Adam Clayton Powell, Jr. - Early Years

Early Years

Powell was born in New Haven, Connecticut, the second child and only son of Adam Clayton Powell, Sr. and Mattie Buster Shaffer, both born poor in Virginia and West Virginia, respectively. His sister Blanche was 10 years older. His parents were of mixed race with African and European ancestry (and, according to his father, American Indian on his mother's side), classified as mulatto in 19th-century censuses. By 1908, Powell Sr. had served as a pastor in Philadelphia and was the lead pastor at a Baptist church in New Haven.

Powell Sr. became a prominent Baptist minister. He worked his way out of poverty and through Wayland Seminary, a historically black college, and postgraduate study at Yale University and Virginia Seminary. In 1908, he was called as the pastor of the Abyssinian Baptist Church in the Harlem neighborhood of New York City for decades, which he expanded during the years of the Great Migration to a membership of 10,000.

Due to his father's achievements, Powell, Jr. grew up in a wealthy household in New York City.
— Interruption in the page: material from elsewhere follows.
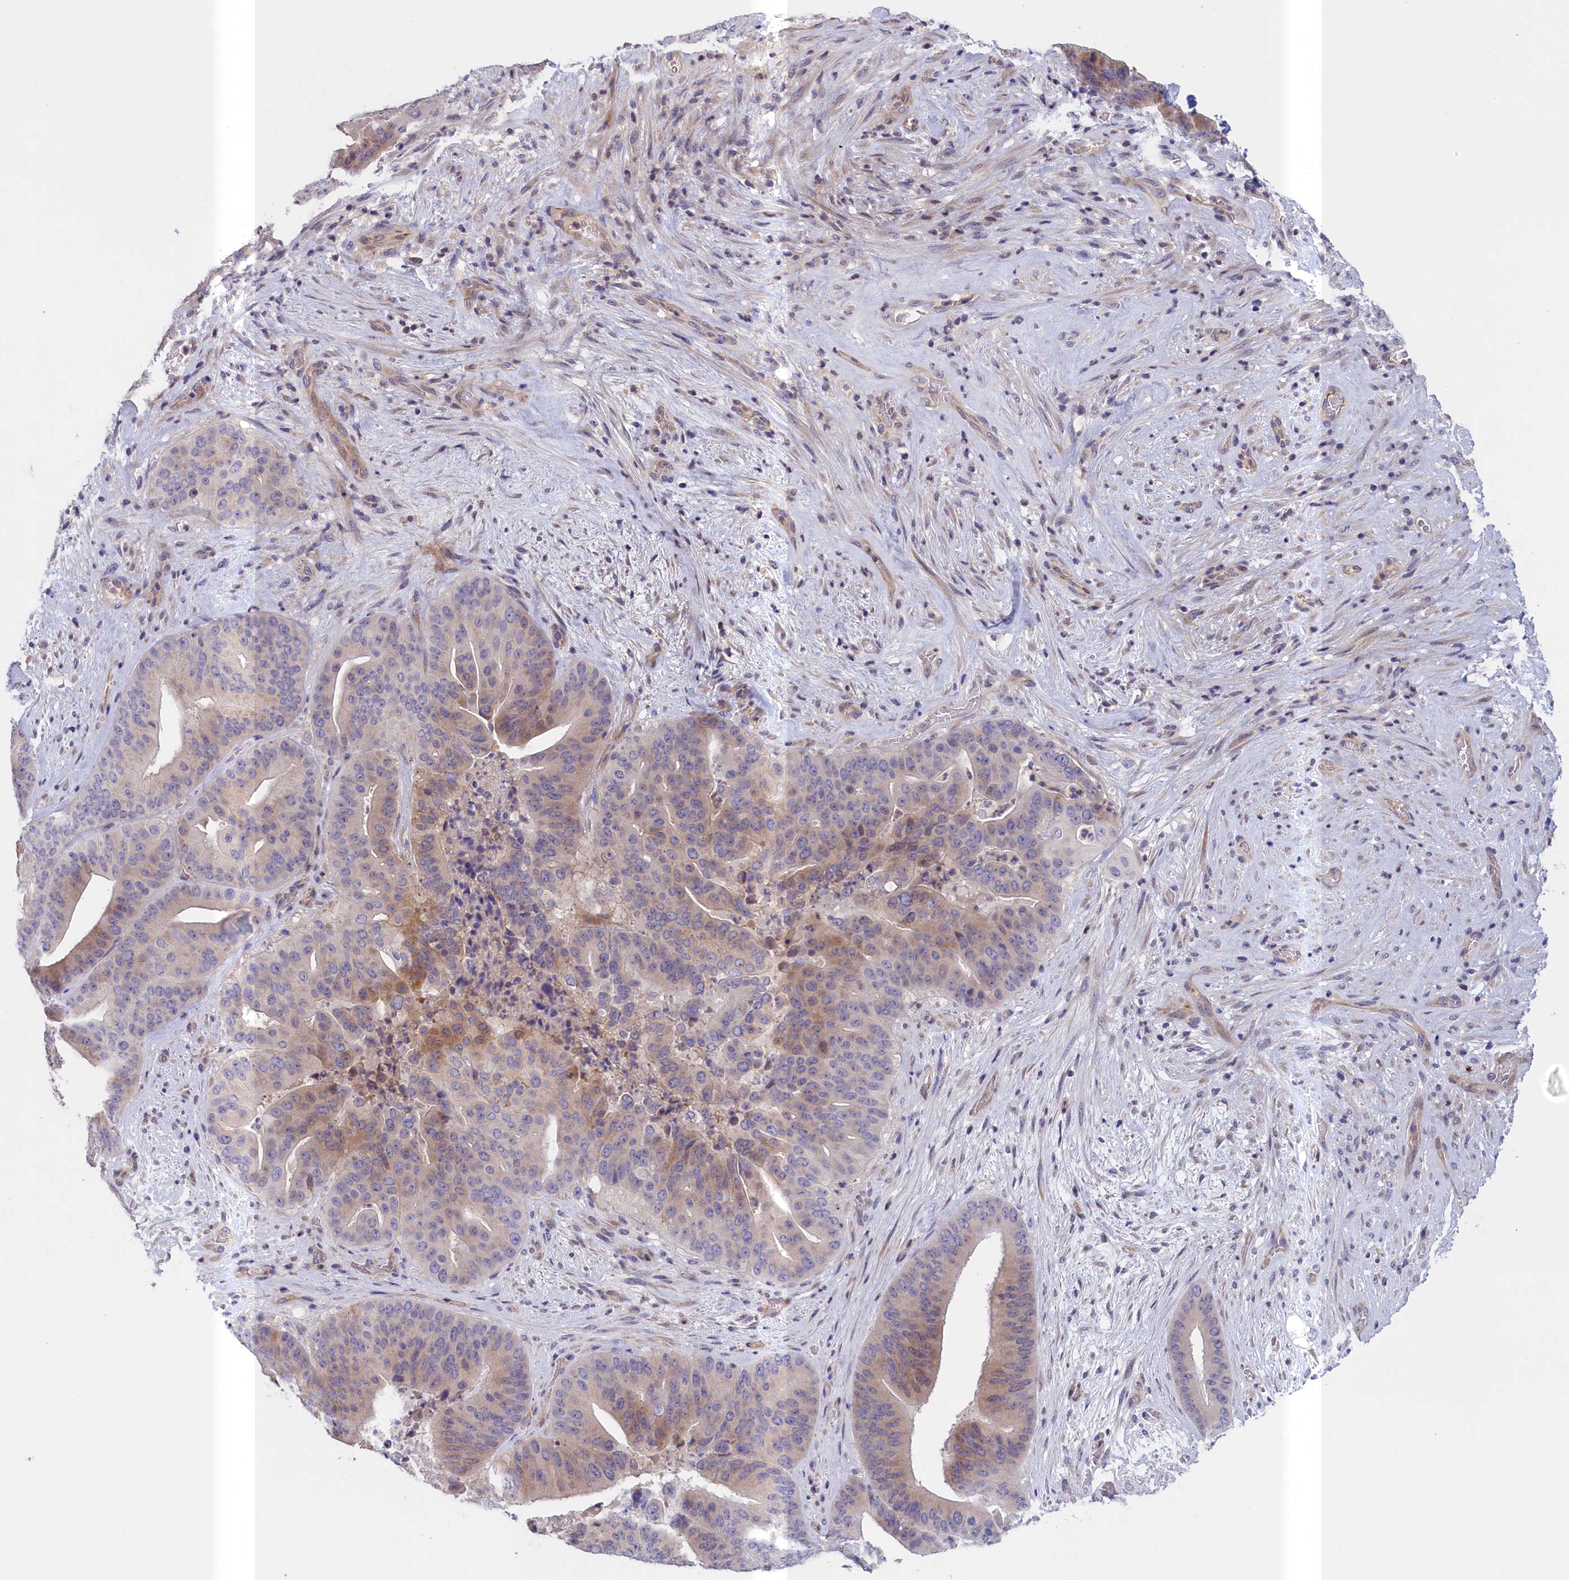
{"staining": {"intensity": "moderate", "quantity": "<25%", "location": "cytoplasmic/membranous"}, "tissue": "pancreatic cancer", "cell_type": "Tumor cells", "image_type": "cancer", "snomed": [{"axis": "morphology", "description": "Adenocarcinoma, NOS"}, {"axis": "topography", "description": "Pancreas"}], "caption": "This micrograph shows pancreatic adenocarcinoma stained with immunohistochemistry to label a protein in brown. The cytoplasmic/membranous of tumor cells show moderate positivity for the protein. Nuclei are counter-stained blue.", "gene": "IGFALS", "patient": {"sex": "female", "age": 77}}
He attended Townsend Harris High School. He studied at City College of New York, then started at Colgate University as a freshman. The four other African-American students at Colgate were all athletes. For a time, Powell briefly passed for white, taking advantage of his appearance to escape racial strictures. The other black students were dismayed to discover what he had done. Encouraged by his father to follow him as a minister, Powell got more serious about his studies at Colgate; he earned his bachelor's degree in 1930. He also earned an M.A. in religious education from Columbia University in 1931. He was a member of Alpha Phi Alpha.

Apparently later trying to bolster his black identity, Powell, Jr. told stories of his paternal grandparents being born to slavery, but his paternal grandmother, Sally Dunning, was born as at least the third generation of free people of color; in the 1860 census, she is listed as a free mulatto, along with her mother, grandmother, and siblings. Sally never identified the father of Adam Clayton Powell, Sr., born 1865, but appeared to have named him after her older brother Adam Dunning, listed on the 1860 census as the head of their household and a farmer. In 1867 Sally Dunning married Anthony Bush, a mulatto freedman. He and his family members used the surname Dunning in 1870.

Before 1880, the family had changed its surname to Powell when they moved to Kanawha County, West Virginia. It was also adopted by his wife, stepson Adam, and their children. His mother's parents, also mixed race, were slaves freed after the Civil War. Powell, Jr's parents married in West Virginia, where they met. Numerous freedmen had migrated there in the late 19th century for work.